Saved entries
BEGIN
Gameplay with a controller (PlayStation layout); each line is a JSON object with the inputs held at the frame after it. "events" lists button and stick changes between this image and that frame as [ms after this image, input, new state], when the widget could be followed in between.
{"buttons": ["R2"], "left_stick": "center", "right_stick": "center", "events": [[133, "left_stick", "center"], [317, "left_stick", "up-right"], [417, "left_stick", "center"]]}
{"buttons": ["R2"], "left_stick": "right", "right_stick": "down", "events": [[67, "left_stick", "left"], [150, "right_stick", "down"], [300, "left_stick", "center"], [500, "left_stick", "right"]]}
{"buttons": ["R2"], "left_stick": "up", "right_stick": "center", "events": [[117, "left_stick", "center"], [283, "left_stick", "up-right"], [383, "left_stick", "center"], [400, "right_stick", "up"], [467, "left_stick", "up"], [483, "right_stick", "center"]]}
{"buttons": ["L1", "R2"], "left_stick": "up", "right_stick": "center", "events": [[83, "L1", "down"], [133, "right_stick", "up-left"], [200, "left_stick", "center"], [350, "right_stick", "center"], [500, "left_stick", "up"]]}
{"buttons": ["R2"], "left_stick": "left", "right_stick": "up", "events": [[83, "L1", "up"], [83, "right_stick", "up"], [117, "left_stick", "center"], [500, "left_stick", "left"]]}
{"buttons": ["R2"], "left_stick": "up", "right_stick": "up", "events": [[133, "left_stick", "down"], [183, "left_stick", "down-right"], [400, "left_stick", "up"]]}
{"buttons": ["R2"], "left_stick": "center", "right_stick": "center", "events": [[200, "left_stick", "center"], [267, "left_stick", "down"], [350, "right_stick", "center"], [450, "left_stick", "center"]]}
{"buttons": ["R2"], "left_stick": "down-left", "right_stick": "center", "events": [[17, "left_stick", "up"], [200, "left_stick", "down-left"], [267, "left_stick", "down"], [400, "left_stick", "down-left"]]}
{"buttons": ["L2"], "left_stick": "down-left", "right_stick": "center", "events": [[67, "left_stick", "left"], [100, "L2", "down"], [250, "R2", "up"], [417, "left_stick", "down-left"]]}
END
Problem description
After reading the data above, return it verbatim in full.

Problem solution
Gameplay with a controller (PlayStation layout); each line is a JSON object with the inputs held at the frame after it. "events" lists button and stick changes between this image and that frame as [ms after this image, input, new state], when the widget could be followed in between.
{"buttons": ["R2"], "left_stick": "center", "right_stick": "center", "events": [[133, "left_stick", "center"], [317, "left_stick", "up-right"], [417, "left_stick", "center"]]}
{"buttons": ["R2"], "left_stick": "right", "right_stick": "down", "events": [[67, "left_stick", "left"], [150, "right_stick", "down"], [300, "left_stick", "center"], [500, "left_stick", "right"]]}
{"buttons": ["R2"], "left_stick": "up", "right_stick": "center", "events": [[117, "left_stick", "center"], [283, "left_stick", "up-right"], [383, "left_stick", "center"], [400, "right_stick", "up"], [467, "left_stick", "up"], [483, "right_stick", "center"]]}
{"buttons": ["L1", "R2"], "left_stick": "up", "right_stick": "center", "events": [[83, "L1", "down"], [133, "right_stick", "up-left"], [200, "left_stick", "center"], [350, "right_stick", "center"], [500, "left_stick", "up"]]}
{"buttons": ["R2"], "left_stick": "left", "right_stick": "up", "events": [[83, "L1", "up"], [83, "right_stick", "up"], [117, "left_stick", "center"], [500, "left_stick", "left"]]}
{"buttons": ["R2"], "left_stick": "up", "right_stick": "up", "events": [[133, "left_stick", "down"], [183, "left_stick", "down-right"], [400, "left_stick", "up"]]}
{"buttons": ["R2"], "left_stick": "center", "right_stick": "center", "events": [[200, "left_stick", "center"], [267, "left_stick", "down"], [350, "right_stick", "center"], [450, "left_stick", "center"]]}
{"buttons": ["R2"], "left_stick": "down-left", "right_stick": "center", "events": [[17, "left_stick", "up"], [200, "left_stick", "down-left"], [267, "left_stick", "down"], [400, "left_stick", "down-left"]]}
{"buttons": ["L2"], "left_stick": "down-left", "right_stick": "center", "events": [[67, "left_stick", "left"], [100, "L2", "down"], [250, "R2", "up"], [417, "left_stick", "down-left"]]}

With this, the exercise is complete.